**Yapılacak işler**
A – Kazım'ın cenazesini anlatan metinden "Hep laz, hep" sözlerinden "şarkılarını yeniden dillendirmişti." sözlerine kadar olan kısmı, bu iki yer de dahil, hiç değiştirmeden yazın.
B – Kazım'ın cenazesini anlatan metni kaldığı yerden devam ettirin.

**Metin**
::::

Hopa'nın berberi "Komünist Cavit" amcanın oğlu.
Karadeniz'e yukarıdan yemyeşil gözleriyle bakan o güzel Kise - Sugören köyünden.
Hep laz, hep devrimci olmuş, kalkmış İstanbul'a gelmiş, Karadeniz dalgalarını Beyoğlu sokaklarına indirmiş, herkesin gönlünü kazanmış ve susmuş bir dilin şarkılarını yeniden dillendirmişti.
Ölmeseydi konsere çıkacağı Harbiye Açık Hava Tiyatrosu sahnesine, tabutuyla çıktı.
Nice "büyük" sanatçının dirisiyle dolduramadığı yeri ölüsüyle doldurdu Kazım... Lazca, Hemşince, Gürcüce, Kürtçe, Türkçe, ağıt, türkü; coşku ve hüzün birbirine karışmıştı...
Tabutunun ve yakışıklı resminin peşinden yürüdük sonra.
Caddeler doldu, taştı. Kazım görse sevinirdi.
Yanımda bir laz anne küçük oğluna "Bak ve örnek al oğlum. Doğru insanin cenazesi iste böyle olur, ne mutlu Kazım'a!" dedi.

::::

**Verilen kayıtlar**
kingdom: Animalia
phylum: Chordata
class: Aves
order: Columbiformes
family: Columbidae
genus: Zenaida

::::

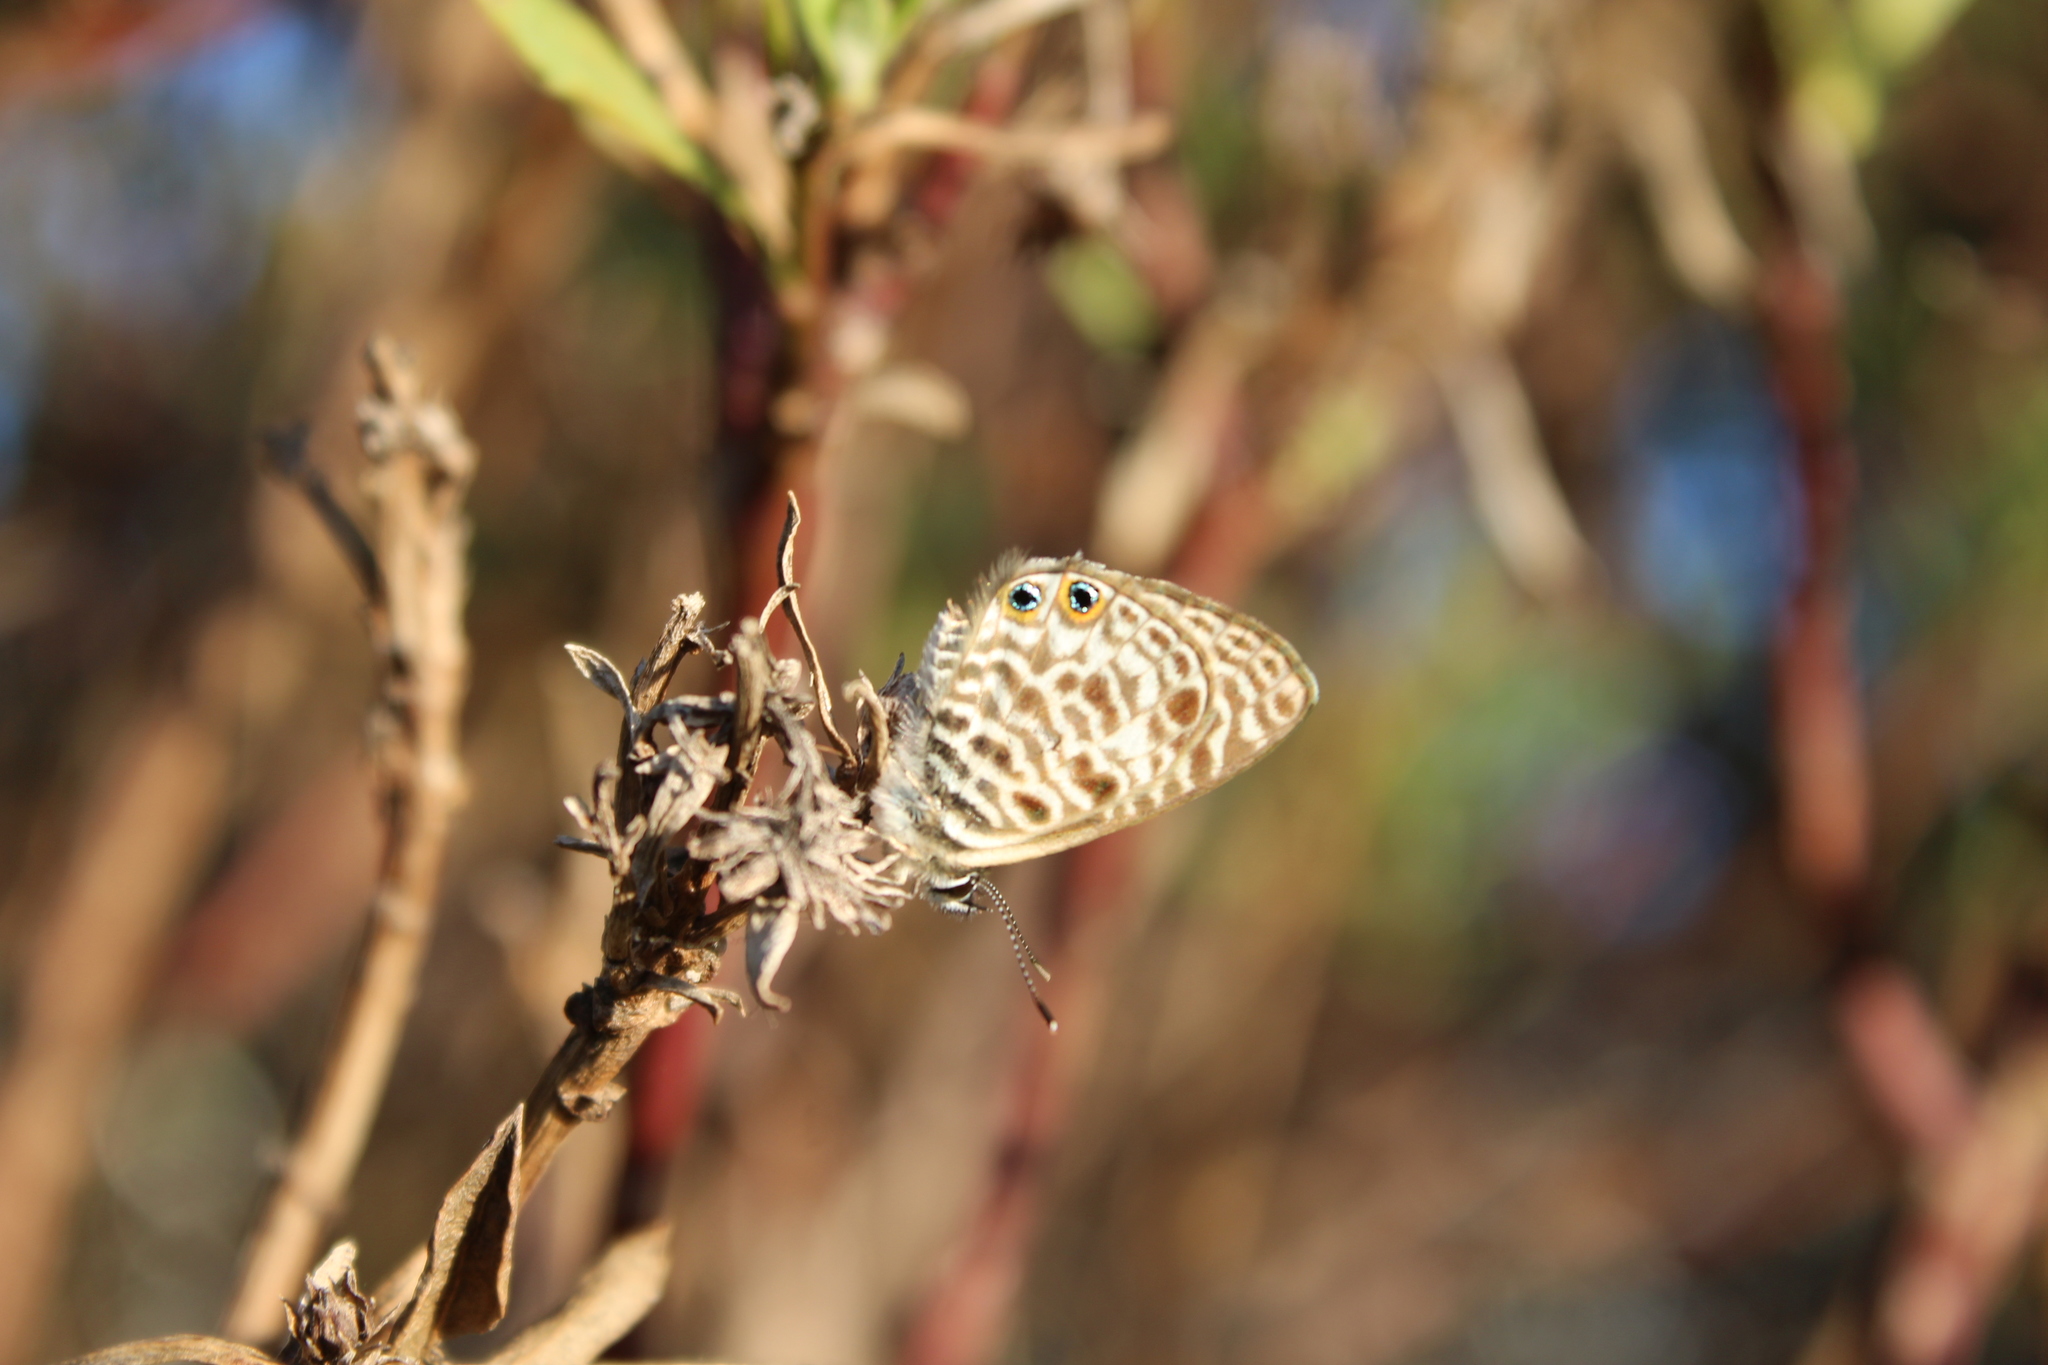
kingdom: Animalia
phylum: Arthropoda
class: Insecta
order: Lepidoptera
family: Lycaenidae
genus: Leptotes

::::

**Yanıtlar**
A –
Hep laz, hep devrimci olmuş, kalkmış İstanbul'a gelmiş, Karadeniz dalgalarını Beyoğlu sokaklarına indirmiş, herkesin gönlünü kazanmış ve susmuş bir dilin şarkılarını yeniden dillendirmişti.

B –
Amcamın kızı iki küçük kızını da getirmiş, "Kazım'ın peşinden yürüsünler istedim, büyüdüklerinde anımsayacakları şeylerden birisi bu olsun!" dedi.
Kalabalık Açık Havadan Taşkışla'nın önüne, oradan Taksim Meydanına ve İstiklal caddesinden Galatasaray 'a aktı.
Sloganlar sustuğunda, İstiklalin bütün kitapçıları ve kasetçileri Kazım'ı çalıyordu.
Bütün yüzler hüzünlü ve öfkeli bakıyordu.
Kazım'ı uçakla Trabzon'a götürdüler. Çok sevdiği Karadeniz sahilini son kez geçip, memleketine vardı. Kazım Hopa'da artık.
Belediye Meydanında büyük bir tören yaptı hemşehrileri.
Kazım'ın sesine Karadeniz'in sesi karıştı
Hopa'da herkes Kazım'dı o gün.
Bu yıl 7 Temmuz'da başlayacak Hopa Festivali de onun anısına yapılacak.
K'ayiguyiten Kazım - Hoşçakal kardeş...
Kayiten idi cumaçkimi - iyiliklerle git kardeşim...
Si saşa yegikones - seni göğe çıkardılar...(BA/AD)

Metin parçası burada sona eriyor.